## What to do
Type out the whole listing again exactly, pictures omitted.

## Supplied records
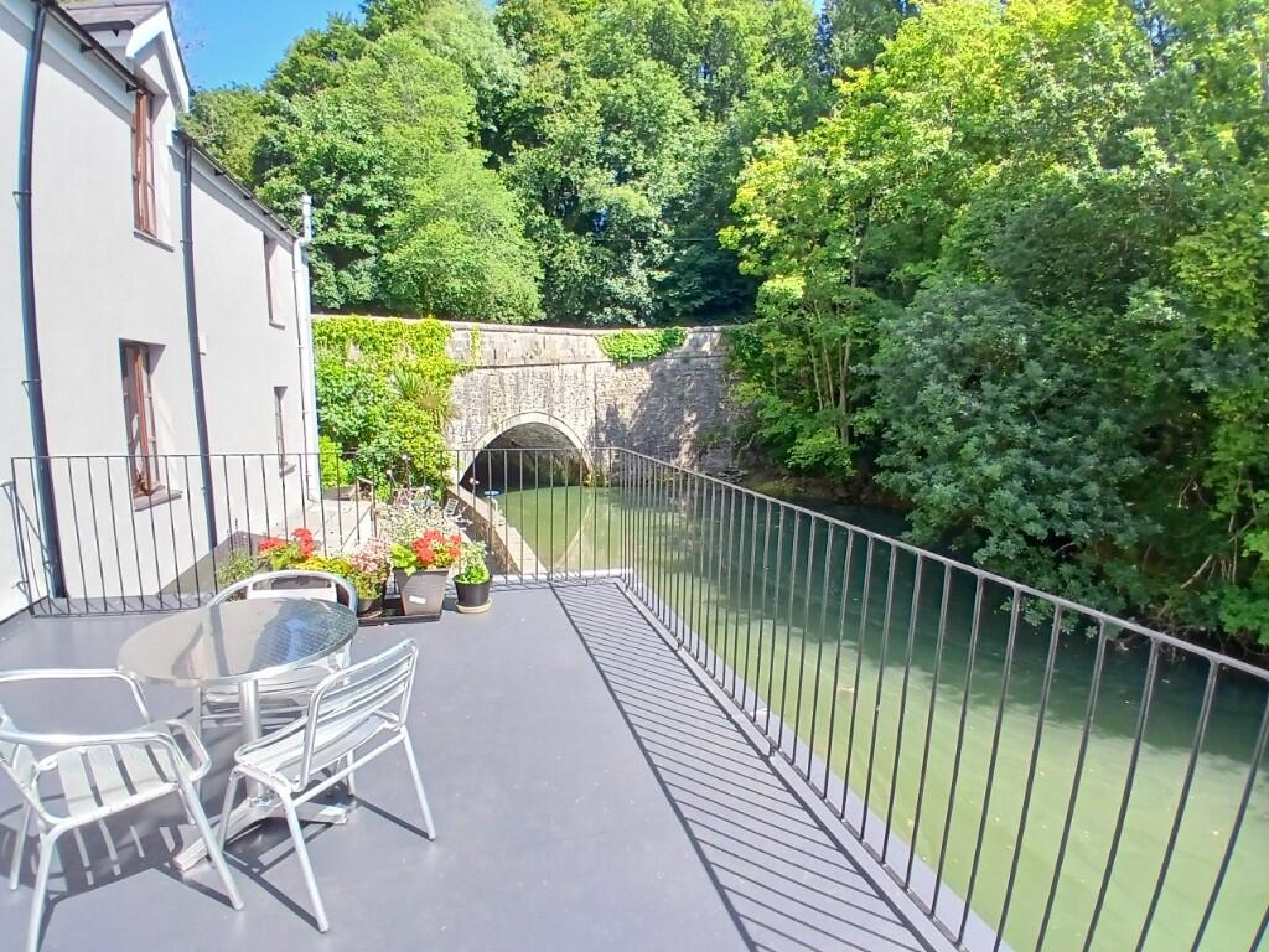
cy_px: 476
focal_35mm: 17
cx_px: 634
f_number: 2.2
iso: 50
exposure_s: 1/205
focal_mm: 1.4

## Response area
cy_px: 476
focal_35mm: 17
cx_px: 634
f_number: 2.2
iso: 50
exposure_s: 1/205
focal_mm: 1.4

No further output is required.